Rentré chez lui il y a une année et demie environ, Wissem Hiraoui a monté avec deux partenaires un projet communautaire de stockage de boissons dans le sud du grand Tunis, pour lequel ils ont perçu 9000 francs en mai 2013. Comme ils n’avaient pas assez d’argent pour acquérir une voiture de livraison, ils ont reconverti les locaux en boutique de vêtements pour femmes. Et ça marche? «Ça va, hamdoullah («Dieu soit loué»)», répond sa mère. La famille dispose aussi d’une petite épicerie située la porte à côté. De quoi faire vivre quatre personnes. «Notre situation est meilleure qu’avant le départ de Wissem», apprécie-t-elle. Elle se jette dans les bras de son fils, gêné, les yeux pétillants d’amour. Pour elle, le plus important est de l’avoir retrouvé.


715
Nombre de migrants revenus en Tunisie depuis la Suisse dans le cadre du programme spécial d’aide au retour

491
Nombre de projets entrepreneuriaux financés

80%
Taux de réussite des projets

852
Nombre d’emplois créés en Tunisie


Un bilan «positif»
Le bilan du programme spécial d’aide au retour mis en place en juillet 2012 pour les demandeurs d’asile tunisiens est «positif», estime Lukas Rüst, responsable du domaine migration et protection au sein de la division coopération internationale à l’ambassade de Suisse à Tunis, qui coordonne son application. «Huitante pour cent des projets réalisés sont toujours sur pied grâce à un système d’approbation, d’accompagnement et de suivi rigoureux. Des producteurs laitiers ont par exemple pu intégrer la filière de distribution du lait.»
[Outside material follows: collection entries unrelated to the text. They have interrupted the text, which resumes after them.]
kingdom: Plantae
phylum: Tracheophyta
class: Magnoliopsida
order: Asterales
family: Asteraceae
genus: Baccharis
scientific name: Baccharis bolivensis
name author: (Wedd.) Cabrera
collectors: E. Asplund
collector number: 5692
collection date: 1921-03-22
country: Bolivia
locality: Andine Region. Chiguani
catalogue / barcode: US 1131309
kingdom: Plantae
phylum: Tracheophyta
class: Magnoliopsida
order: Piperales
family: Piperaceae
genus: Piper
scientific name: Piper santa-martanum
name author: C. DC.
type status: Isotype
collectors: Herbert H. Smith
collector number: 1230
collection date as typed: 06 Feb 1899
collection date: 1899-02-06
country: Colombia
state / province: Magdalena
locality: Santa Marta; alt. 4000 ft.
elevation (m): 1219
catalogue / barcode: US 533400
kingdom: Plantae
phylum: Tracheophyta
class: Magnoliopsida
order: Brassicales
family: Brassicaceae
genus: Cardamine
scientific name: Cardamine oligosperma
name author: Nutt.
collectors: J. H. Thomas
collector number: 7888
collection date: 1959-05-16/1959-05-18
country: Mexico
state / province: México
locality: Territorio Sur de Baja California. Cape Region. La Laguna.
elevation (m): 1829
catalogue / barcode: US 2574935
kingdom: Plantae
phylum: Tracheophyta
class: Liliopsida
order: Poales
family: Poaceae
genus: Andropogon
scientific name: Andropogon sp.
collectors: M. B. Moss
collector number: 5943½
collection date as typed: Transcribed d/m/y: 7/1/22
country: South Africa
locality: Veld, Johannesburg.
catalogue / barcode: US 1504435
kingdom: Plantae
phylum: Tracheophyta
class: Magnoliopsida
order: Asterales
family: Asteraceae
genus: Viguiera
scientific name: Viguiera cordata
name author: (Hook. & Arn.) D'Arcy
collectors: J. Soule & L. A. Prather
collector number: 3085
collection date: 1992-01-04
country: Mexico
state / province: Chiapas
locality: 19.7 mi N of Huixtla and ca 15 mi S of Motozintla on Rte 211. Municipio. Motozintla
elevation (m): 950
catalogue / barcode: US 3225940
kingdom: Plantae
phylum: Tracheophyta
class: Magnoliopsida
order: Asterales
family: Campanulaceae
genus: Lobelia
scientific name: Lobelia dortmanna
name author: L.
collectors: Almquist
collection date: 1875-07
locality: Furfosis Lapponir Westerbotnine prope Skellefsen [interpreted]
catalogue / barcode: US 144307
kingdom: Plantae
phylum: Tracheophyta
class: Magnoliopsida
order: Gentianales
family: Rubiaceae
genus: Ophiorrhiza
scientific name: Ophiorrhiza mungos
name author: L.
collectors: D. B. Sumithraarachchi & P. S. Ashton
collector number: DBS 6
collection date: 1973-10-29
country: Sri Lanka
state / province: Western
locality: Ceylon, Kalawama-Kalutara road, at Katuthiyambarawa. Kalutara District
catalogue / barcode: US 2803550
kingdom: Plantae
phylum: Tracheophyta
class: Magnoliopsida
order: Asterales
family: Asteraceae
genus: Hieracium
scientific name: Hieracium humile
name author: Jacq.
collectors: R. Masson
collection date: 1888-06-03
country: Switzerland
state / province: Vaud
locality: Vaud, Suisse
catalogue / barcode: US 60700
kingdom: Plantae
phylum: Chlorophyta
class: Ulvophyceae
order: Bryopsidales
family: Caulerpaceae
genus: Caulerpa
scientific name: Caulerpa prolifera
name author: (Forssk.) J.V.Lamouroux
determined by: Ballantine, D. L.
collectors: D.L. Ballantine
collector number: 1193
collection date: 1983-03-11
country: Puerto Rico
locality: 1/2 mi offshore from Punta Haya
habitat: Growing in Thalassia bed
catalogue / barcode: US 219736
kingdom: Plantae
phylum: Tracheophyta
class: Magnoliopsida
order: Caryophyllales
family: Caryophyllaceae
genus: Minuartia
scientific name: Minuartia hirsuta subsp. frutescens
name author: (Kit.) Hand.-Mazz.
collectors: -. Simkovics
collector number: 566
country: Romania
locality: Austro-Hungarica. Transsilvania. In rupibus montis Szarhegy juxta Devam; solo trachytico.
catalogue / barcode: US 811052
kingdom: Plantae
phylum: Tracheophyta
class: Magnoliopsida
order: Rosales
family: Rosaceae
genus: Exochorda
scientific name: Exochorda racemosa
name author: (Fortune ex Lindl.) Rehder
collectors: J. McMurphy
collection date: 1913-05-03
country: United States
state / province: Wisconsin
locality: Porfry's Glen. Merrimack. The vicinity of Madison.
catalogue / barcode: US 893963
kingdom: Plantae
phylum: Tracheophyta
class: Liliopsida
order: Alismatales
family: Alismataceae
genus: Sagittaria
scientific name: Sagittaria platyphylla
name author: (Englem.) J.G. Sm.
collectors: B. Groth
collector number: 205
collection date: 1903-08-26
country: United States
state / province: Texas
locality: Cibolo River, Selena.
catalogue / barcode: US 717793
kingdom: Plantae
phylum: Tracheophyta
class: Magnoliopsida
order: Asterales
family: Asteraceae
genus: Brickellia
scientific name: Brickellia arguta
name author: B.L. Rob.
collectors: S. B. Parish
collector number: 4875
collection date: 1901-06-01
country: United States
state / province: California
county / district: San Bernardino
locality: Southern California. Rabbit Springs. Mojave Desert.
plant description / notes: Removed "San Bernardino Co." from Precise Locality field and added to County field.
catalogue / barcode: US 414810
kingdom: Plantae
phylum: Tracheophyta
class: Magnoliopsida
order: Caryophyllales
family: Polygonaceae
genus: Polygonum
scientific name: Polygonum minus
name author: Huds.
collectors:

Un rapport du Conseil fédéral, publié en mai dernier, conclut lui aussi à l’efficacité de l’aide au retour: «Il s’agit d’une solution de substitution à la fois crédible, respectueuse de la dignité humaine et peu onéreuse aux retours sous la contrainte.» Une détention d’un mois en vue d’un renvoi ou d’une expulsion coûte déjà plus de 6000 francs. Le rapport indique aussi que l’aide au retour n’a pas d’effet d’attraction systématique et n’entraîne pas d’augmentation de l’immigration irrégulière.

Après avoir été prolongé en 2013, le programme devrait en principe s’arrêter à la fin de cette année. Les demandes d’asile de migrants tunisiens en Suisse ont fortement baissé depuis son lancement. Au troisième trimestre 2014, 577 requêtes ont été déposées, contre 1737 au total pour l’année 2013, 2239 pour 2012 et 2574 pour 2011, selon l’Office fédéral des migrations. «Nous sommes en train d’examiner comment nous allons continuer», explique Lukas Rüst. Quoi qu’il arrive, les migrants tunisiens pourront toujours bénéficier de l’aide au retour individuelle que peuvent solliciter tous les requérants d’asile en Suisse, avec des prestations moins étendues.

Une version de cet article a été publiée par L’Hebdo.